YOUR OBJECTIVE: In the entries below, count each line where "Pendidikan" appears. Give the total and nothing more.

----- DATA FOR REVIEW

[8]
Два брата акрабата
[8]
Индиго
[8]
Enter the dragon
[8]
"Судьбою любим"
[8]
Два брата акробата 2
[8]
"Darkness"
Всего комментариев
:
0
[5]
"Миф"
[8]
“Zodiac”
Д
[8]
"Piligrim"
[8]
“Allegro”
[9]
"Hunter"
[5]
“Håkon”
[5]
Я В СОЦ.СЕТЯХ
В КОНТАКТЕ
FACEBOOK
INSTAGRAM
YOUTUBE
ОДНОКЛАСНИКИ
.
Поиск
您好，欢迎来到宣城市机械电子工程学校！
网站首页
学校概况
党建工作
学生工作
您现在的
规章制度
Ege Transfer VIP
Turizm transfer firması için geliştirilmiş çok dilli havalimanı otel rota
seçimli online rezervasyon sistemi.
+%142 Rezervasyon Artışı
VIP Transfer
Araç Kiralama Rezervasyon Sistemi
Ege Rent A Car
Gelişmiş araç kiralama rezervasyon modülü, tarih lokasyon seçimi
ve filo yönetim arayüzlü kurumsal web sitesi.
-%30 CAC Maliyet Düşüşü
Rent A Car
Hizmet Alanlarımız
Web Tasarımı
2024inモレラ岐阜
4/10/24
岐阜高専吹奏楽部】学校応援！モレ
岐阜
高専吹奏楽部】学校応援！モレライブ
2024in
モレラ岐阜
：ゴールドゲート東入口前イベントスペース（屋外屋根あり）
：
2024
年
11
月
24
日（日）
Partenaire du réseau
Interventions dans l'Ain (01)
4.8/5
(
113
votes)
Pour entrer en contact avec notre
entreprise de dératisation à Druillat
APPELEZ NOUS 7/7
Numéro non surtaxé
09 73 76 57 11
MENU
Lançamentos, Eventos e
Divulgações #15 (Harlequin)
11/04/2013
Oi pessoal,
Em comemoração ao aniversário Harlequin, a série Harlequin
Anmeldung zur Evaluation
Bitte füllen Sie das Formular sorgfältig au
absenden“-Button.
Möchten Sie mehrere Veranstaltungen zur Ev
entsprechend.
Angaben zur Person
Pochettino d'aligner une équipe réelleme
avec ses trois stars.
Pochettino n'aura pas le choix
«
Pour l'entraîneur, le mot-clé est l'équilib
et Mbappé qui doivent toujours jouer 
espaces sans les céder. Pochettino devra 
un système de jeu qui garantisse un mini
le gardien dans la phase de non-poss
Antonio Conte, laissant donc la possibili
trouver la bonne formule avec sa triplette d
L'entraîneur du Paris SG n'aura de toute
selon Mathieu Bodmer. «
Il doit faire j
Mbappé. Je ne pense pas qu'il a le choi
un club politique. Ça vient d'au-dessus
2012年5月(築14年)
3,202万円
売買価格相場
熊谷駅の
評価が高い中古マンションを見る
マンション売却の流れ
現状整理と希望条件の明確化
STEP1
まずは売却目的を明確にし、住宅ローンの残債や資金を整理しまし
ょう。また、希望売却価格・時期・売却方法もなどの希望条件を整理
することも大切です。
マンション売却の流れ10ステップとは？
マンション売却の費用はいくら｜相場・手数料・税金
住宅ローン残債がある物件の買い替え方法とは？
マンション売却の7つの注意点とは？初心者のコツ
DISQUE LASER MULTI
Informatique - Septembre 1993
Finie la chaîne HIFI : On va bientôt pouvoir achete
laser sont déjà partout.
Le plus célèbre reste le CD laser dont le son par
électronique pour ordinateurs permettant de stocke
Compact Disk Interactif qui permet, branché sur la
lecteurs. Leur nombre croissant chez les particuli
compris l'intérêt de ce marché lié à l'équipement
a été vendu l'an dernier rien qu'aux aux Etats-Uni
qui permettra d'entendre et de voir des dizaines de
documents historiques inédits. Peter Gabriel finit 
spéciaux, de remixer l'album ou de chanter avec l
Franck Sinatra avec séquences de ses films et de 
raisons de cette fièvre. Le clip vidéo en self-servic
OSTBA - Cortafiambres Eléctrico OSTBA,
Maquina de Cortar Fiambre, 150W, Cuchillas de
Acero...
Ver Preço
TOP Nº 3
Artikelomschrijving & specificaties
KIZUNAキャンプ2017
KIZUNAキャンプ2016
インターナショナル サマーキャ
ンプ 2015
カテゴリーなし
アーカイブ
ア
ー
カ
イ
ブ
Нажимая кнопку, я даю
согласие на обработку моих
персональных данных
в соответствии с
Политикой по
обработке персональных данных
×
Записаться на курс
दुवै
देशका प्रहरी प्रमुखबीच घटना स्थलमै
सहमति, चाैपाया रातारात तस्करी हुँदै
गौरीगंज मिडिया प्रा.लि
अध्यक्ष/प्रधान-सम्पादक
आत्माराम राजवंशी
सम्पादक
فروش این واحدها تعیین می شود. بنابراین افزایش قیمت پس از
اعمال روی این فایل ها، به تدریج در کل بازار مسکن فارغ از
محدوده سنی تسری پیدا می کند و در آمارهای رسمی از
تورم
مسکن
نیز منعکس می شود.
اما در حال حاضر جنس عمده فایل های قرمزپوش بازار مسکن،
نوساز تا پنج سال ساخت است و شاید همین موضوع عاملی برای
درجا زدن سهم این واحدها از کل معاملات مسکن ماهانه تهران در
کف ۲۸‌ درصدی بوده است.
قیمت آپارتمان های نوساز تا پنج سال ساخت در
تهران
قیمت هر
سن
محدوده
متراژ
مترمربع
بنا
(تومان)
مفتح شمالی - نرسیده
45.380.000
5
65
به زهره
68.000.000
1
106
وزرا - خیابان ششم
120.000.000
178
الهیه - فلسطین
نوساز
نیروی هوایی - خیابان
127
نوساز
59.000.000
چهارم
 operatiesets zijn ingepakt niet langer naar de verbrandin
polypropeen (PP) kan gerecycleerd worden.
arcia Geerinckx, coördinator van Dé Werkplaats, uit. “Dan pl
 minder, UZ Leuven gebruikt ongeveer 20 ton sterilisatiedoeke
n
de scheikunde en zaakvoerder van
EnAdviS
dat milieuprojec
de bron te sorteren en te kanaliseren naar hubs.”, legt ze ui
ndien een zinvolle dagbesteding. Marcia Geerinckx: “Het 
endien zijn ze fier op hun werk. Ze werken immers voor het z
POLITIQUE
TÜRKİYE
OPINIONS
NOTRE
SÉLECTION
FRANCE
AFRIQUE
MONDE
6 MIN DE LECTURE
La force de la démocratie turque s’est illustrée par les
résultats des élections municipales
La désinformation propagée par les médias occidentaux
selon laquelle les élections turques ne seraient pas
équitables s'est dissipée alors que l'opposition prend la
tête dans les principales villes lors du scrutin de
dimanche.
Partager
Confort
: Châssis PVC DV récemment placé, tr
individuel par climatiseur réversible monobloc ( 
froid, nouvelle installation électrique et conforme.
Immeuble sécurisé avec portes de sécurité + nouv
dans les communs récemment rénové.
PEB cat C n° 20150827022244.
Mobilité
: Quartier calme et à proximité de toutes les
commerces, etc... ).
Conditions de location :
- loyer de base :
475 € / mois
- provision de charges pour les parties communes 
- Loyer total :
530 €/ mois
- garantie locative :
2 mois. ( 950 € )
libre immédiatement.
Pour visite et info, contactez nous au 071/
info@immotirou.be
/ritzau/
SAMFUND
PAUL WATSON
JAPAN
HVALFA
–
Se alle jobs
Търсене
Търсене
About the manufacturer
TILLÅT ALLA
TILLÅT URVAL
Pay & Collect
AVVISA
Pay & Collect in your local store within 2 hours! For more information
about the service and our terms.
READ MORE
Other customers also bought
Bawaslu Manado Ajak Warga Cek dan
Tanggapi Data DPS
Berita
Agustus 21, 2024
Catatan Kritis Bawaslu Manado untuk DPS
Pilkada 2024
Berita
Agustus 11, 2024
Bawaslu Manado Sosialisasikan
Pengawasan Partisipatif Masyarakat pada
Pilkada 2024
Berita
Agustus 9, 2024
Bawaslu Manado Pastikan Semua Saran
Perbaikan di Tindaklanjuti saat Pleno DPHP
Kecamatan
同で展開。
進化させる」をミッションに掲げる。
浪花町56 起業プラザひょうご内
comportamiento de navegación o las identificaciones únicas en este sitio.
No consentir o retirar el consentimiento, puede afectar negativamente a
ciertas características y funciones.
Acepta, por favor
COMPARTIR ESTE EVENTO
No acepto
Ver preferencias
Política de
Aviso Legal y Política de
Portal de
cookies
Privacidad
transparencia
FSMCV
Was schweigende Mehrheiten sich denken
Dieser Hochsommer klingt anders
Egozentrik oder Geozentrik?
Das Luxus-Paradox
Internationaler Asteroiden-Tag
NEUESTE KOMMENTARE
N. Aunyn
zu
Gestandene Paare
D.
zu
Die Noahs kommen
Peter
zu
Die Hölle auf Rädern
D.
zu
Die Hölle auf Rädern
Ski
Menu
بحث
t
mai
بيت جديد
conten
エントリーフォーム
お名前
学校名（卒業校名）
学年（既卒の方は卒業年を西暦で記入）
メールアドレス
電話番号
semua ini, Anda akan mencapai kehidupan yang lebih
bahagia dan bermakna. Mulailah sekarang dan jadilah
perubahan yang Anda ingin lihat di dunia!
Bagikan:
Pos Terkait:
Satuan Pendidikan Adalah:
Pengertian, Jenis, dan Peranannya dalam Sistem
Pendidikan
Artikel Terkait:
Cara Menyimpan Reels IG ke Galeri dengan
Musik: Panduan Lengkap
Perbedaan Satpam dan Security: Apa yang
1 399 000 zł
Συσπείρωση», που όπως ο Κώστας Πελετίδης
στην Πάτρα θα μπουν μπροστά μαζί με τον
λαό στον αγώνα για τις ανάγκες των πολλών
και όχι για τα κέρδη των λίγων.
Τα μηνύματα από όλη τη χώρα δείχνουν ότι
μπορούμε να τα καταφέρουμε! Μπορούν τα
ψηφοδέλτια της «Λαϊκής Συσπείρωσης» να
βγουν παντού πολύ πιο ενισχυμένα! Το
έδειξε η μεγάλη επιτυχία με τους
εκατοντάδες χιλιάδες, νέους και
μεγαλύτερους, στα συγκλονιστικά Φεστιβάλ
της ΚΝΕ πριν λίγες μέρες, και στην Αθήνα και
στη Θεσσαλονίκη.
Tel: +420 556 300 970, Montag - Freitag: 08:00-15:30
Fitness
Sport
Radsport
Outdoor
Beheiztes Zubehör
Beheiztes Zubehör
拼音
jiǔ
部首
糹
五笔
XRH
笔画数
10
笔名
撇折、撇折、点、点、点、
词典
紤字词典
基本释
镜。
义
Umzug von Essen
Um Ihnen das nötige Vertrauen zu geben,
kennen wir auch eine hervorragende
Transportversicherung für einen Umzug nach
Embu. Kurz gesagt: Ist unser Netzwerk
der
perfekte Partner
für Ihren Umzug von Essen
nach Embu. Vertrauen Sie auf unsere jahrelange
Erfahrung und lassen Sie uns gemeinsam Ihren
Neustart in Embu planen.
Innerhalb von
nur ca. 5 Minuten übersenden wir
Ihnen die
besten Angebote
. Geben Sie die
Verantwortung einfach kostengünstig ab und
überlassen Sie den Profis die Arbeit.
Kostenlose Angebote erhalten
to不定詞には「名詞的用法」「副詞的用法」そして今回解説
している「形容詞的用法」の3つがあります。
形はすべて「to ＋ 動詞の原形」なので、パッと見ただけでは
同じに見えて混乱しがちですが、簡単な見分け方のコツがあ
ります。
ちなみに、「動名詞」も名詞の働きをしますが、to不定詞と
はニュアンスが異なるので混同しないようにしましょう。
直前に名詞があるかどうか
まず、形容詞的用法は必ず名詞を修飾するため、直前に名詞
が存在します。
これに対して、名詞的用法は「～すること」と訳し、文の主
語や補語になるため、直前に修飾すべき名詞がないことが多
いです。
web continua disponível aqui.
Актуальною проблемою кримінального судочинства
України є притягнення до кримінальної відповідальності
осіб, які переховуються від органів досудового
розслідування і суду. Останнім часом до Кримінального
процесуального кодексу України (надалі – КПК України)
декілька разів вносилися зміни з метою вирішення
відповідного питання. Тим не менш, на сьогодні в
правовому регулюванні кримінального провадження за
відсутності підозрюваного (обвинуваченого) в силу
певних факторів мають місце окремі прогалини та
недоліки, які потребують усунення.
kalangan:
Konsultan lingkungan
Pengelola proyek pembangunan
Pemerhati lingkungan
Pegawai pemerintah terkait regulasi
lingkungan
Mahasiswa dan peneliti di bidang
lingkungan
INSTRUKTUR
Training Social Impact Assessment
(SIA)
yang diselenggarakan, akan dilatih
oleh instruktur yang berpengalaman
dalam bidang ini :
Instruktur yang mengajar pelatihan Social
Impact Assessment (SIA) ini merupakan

----------

SOLUTION TO THIS TASK: 2